23 Kasım 2010 Salı

ZAMANIN SÜPÜRDÜKLERİ (*)
ALİ BULUNMAZ

Adolf Hitler yakın zamanda yine gündeme geldi. “Üstün ırk” yaratma hedefine, ömrünü ve tüm gücünü harcayan Hitler'in, Afrikalı ve Yahudi genleri taşıdığı ciddi bir iddia olarak ortaya atıldı. Nazilerin “üstün ırk” oluşturmak için yaptığı “bilimsel çalışmalar” ve kurduğu toplama kampları zaten insanlığın yüz karasıydı, bu iddiadan sonra rezilliğin son perdesi biçiminde karşımıza dikildi. İspanyol yazar Jorge Semprún da o toplama kampı tezgâhından geçmiş bir isim. Hayat hikâyesinde, toplama kampında yaşadıklarının derin izleri var.

EDEBİYATIN AYAKTA TUTTUĞU YAZAR

10 Aralık 1923'te Madrid'de doğan Semprún, 1937'de ailesiyle Fransa'ya göç eder; 19 yaşındayken Nazizm muhalifliği nedeniyle Gestapo tarafından tutuklanıp Buchenwald Toplama Kampı'na götürülür.

Eylül 1943'ten Nisan 1945'e kadar burada tutsak kalan Semprún, edebiyatla akıl sağlığını korur; bir anlamda edebiyat sayesinde hayatta kalır. İspanyolcayı unutmamak adına hatırladığı ne varsa defalarca tekrar eder.
------
Alıştırma yönergesi =>
Yukarıdaki Jorge Semprún yazısında "EDEBİYATIN AYAKTA TUTTUĞU YAZAR" başlığının altında geçen bütün tarihleri metindeki sırasıyla yazın.

Sağlanan bilgiler =>
------
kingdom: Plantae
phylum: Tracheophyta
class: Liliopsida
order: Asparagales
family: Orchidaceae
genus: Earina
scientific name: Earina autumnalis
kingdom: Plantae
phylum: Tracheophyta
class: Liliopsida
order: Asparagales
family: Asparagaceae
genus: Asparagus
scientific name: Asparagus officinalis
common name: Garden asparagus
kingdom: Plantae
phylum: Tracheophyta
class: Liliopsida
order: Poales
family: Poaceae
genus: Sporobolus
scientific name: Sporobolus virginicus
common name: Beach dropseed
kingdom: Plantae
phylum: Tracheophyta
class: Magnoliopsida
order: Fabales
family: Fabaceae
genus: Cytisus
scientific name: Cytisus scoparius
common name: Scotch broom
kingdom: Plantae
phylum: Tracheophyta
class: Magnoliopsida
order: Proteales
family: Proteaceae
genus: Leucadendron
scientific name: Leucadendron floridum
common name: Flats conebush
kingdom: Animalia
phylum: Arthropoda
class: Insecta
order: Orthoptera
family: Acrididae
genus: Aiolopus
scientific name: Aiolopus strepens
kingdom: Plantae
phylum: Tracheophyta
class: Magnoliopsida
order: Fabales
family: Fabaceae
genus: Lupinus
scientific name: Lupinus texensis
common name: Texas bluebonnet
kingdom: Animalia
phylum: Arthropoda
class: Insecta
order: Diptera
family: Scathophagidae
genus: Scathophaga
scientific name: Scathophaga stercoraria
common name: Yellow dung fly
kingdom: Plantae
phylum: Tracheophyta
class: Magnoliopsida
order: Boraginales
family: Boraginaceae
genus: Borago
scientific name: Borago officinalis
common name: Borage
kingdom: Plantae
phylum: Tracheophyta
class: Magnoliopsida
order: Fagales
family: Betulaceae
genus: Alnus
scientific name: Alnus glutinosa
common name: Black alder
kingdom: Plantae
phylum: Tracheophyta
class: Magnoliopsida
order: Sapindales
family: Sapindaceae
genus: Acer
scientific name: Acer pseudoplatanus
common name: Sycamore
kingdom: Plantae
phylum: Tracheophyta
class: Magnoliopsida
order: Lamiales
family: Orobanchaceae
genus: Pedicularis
------
Alıştırma yanıtı =>
10 Aralık 1923
1937
Eylül 1943
Nisan 1945